On the way back, we stopped near the two houses that had originally caught my eye. The door to one was blown open and oddly inviting. It was your typical two-story American home. It couldn’t have been more than ten years abandoned. It was still far too clean and modern for any alternative. The best part of this place was the children’s drawings and coloring book tear-outs that lined the small stairway into the attic, which was completely uninhabitable. Some rooms, especially the corners and ceilings, revealed the presence of light wildlife occupation. Birds and the like. One window even had a nest tucked firmly between the two panes of glass.

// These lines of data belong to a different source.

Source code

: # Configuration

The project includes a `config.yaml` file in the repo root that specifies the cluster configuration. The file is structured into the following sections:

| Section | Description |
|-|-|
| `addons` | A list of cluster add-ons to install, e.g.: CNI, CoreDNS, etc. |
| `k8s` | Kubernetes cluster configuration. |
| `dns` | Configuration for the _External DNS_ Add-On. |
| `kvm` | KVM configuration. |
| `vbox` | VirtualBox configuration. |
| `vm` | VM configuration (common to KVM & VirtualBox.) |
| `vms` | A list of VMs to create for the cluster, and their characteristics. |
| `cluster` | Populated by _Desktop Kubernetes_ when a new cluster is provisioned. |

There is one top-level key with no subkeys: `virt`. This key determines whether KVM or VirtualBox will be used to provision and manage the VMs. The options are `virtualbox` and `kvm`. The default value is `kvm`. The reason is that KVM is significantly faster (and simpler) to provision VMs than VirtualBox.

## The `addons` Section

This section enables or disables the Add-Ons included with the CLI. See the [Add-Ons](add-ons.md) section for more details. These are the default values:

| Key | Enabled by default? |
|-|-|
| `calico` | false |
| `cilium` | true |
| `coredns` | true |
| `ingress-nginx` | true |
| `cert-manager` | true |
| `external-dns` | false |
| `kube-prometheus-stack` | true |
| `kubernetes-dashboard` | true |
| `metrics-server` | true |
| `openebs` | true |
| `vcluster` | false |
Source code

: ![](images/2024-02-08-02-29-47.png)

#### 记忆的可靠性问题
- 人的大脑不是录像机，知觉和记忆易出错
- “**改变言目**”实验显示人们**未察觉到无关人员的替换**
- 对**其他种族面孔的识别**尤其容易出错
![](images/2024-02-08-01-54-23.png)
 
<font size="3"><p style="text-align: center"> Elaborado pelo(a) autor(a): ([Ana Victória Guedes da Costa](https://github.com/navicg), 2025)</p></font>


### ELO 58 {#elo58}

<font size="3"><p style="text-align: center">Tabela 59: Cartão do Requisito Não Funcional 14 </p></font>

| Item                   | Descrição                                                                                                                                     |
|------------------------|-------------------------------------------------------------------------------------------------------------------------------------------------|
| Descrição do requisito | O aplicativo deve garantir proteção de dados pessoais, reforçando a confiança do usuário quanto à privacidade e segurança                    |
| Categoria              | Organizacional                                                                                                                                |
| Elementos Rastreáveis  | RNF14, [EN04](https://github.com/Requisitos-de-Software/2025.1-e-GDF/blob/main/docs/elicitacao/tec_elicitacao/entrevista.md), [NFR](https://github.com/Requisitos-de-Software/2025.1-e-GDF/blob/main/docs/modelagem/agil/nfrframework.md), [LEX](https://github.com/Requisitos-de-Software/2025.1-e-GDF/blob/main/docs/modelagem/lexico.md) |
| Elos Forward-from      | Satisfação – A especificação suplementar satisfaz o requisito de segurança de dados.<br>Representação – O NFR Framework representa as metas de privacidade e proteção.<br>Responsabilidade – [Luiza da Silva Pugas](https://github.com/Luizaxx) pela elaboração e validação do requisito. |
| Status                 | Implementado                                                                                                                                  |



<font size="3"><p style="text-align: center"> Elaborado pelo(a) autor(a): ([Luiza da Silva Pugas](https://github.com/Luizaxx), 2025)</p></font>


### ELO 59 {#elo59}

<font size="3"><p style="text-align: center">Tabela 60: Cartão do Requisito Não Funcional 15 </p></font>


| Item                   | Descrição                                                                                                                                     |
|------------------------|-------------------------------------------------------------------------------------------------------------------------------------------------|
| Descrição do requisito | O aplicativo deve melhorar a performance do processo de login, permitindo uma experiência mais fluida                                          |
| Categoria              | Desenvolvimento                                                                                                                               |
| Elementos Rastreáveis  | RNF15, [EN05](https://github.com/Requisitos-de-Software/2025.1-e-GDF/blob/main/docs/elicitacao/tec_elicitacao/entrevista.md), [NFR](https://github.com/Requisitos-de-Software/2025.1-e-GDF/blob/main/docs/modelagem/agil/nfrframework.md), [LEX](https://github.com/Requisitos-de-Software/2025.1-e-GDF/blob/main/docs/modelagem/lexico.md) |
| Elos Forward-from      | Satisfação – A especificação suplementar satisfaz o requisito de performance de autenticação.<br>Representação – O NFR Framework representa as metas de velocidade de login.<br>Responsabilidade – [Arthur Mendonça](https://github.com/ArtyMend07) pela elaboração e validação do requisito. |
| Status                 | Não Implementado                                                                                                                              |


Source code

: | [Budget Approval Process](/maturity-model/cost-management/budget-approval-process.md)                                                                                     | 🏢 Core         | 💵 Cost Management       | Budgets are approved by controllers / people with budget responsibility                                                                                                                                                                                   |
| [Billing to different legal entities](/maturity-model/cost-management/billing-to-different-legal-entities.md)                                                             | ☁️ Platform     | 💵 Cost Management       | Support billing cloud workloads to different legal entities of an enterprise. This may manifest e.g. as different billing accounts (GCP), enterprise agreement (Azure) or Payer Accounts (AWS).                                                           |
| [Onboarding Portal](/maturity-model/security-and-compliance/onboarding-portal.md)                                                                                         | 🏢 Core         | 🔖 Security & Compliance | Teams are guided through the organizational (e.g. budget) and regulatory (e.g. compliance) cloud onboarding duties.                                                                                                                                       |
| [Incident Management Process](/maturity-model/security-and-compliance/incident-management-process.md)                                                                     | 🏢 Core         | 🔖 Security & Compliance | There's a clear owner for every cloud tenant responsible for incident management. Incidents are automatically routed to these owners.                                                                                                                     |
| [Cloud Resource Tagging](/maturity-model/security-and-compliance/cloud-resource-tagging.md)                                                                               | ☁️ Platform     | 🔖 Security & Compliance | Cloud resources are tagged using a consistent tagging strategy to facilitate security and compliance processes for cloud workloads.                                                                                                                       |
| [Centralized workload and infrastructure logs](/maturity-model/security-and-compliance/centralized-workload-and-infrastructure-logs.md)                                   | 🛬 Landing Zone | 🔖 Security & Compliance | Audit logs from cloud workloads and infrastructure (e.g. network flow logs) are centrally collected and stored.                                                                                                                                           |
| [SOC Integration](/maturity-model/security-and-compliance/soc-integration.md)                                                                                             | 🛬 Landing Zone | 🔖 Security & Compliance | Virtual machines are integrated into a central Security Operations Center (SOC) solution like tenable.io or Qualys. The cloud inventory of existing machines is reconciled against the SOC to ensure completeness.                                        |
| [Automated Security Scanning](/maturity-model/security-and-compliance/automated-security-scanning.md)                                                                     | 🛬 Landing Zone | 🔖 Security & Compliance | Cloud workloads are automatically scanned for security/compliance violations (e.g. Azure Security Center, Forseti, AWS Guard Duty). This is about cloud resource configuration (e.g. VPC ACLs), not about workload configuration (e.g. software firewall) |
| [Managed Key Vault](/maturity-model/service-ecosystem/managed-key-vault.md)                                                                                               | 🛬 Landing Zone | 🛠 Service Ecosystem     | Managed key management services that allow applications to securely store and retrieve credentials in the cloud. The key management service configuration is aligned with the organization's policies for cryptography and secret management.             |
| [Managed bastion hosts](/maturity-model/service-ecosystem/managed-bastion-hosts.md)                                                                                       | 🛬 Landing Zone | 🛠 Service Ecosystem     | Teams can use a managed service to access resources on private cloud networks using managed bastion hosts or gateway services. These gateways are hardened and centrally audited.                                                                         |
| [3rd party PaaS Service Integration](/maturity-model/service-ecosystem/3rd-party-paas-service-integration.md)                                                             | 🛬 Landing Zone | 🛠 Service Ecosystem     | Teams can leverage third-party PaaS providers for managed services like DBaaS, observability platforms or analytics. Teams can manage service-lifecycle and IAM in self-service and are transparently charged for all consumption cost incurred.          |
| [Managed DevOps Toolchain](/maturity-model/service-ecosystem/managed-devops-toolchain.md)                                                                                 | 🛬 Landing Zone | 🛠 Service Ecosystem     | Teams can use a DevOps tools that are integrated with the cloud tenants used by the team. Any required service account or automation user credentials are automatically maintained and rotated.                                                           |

The second building was much closer to the road and looked to be much more locked down and secured with wooden boards. We decided that we had tested our luck enough and it was time to go back to the car. We only took with us memories and photographs, but the nature of the place, its condition, its unknown history, left us scratching our heads. It was a beautiful piece of land and probably profitable. Why couldn’t they just doze the unsafe structures? It was not as if they were afraid to rebuild portions themselves, by the look of the warehouses. Why... nevermind. Perhaps some things are better left unanswered. Let us pretend that some horror-movie-quality incident happened and this charming family is on the run from some ethereal being, leaving this beloved farmstead behind.